デジタルラジオグラフィー「Matrixia」をクリニックへ広める記事を、最後の文の後から書き継いでください。

**本文抜粋**
========================================
株式会社東陽テクニカ メディカルシステム営業部 宮本 喜久男

本記事の内容は、発行日現在の情報です。
製品名や組織名など最新情報と異なる場合がございますので、あらかじめご了承ください。

目次
  1. インターネット普及による医療業界の変化
  2. 最新の医療技術を町のクリニックへ
  3. クリニックに必要な医療機器とは?
  4. 「Matrixia」を使って最先端技術を広める

当社が取り扱うことになったデジタルラジオグラフィー「Matrixia(マトリクシア)」は、最も一般的な医療機器と言っても良い製品です。当社は、この製品をクリニック市場に投入し、クラウド技術と組み合わせることで最新の医療技術を町のクリニックでも使用できる可能性を見出しています。
========================================
**データ抜粋**
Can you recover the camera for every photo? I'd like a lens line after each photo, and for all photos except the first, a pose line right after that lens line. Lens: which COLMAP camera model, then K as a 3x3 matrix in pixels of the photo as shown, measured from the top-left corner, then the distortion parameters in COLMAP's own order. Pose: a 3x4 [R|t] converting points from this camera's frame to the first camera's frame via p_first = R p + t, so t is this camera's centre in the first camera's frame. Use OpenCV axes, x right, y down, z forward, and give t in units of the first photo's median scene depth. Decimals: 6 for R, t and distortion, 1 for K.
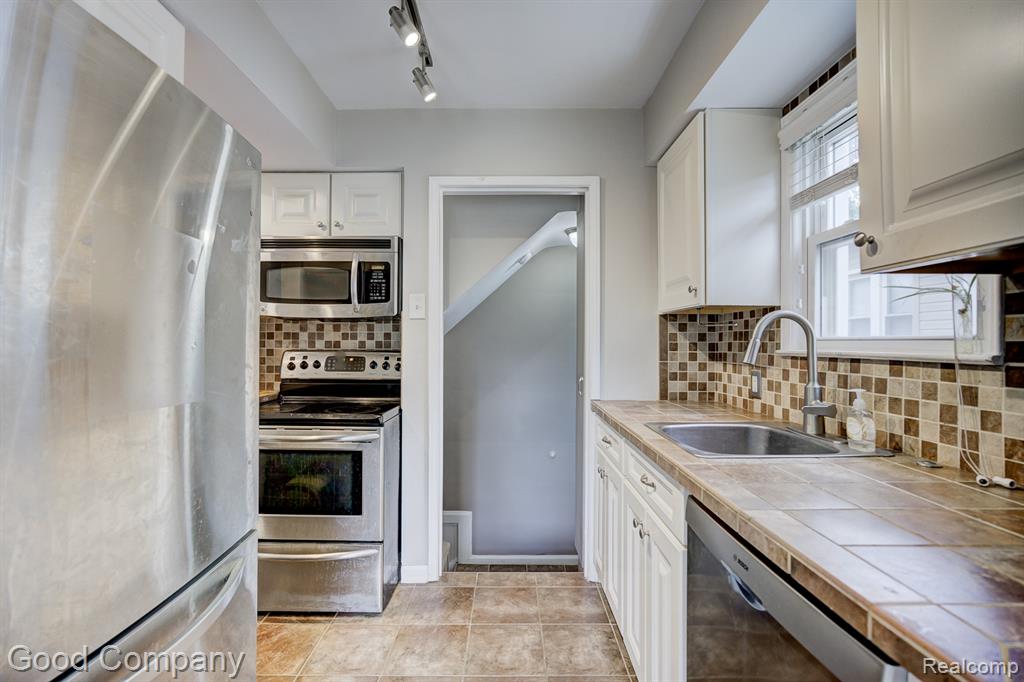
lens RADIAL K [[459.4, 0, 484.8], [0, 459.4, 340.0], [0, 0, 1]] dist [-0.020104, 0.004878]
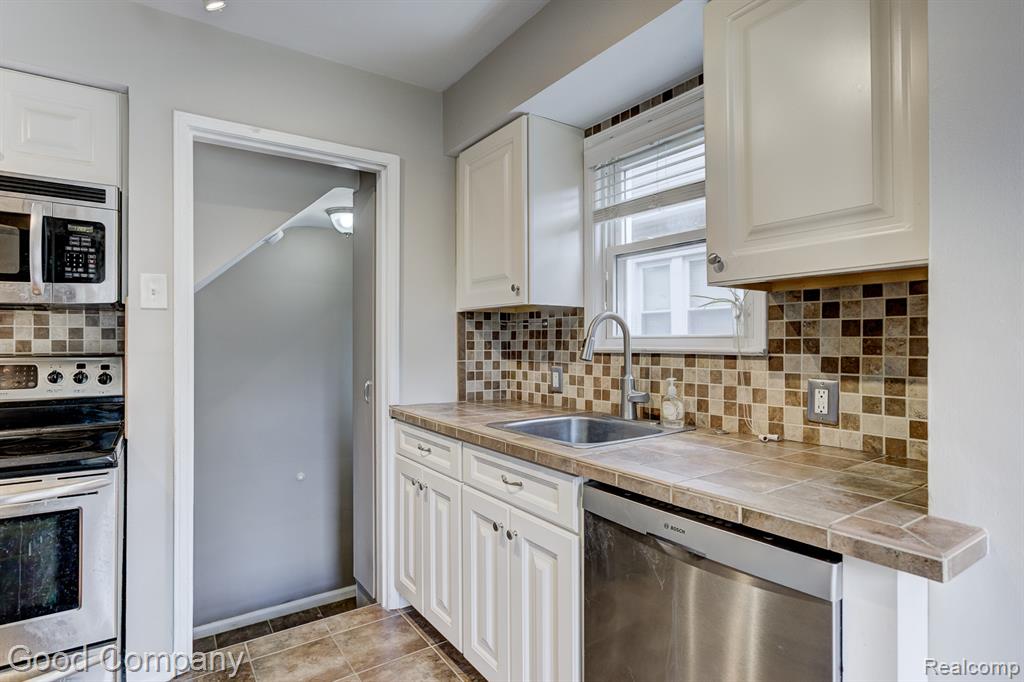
========================================
**回答**
インターネット普及による医療業界の変化

インターネットの普及により、我々の生活が一変したのは誰しも実感していることと思います。

医療業界も、インターネットの導入により変わろうとしています。

医療業界は何よりも安全を重視するので、リスクを避けて、安全な技術と判るまではなかなか新しいものを導入しない文化があります。インターネット接続についても同様でした。特に2003年に個人情報保護法が施行されてからは、個人情報の流出を避けるために院内の個人情報は、院内で一括管理するという意識があったように思います。そのため、院内ネットワークが普及しても、そのネットワークが直接外の世界(インターネット)と接続するのはかなり抵抗があったように感じます。

その状況を変えたきっかけの一つが2011年の東日本大震災です。震災により多くの病院が被害を受け、膨大な量の患者情報が消失してしまいました。紙ベースのカルテだけでなく院内で一括管理していた電子データについても、水没や倒壊によってサーバー自体が破損し使い物にならなくなったケースが少なくなかったと聞いています。この震災をきっかけに多くの病院では、大切な患者情報を万が一の事態に備えて、院外にバックアップをする、という意識が強まったように感じます。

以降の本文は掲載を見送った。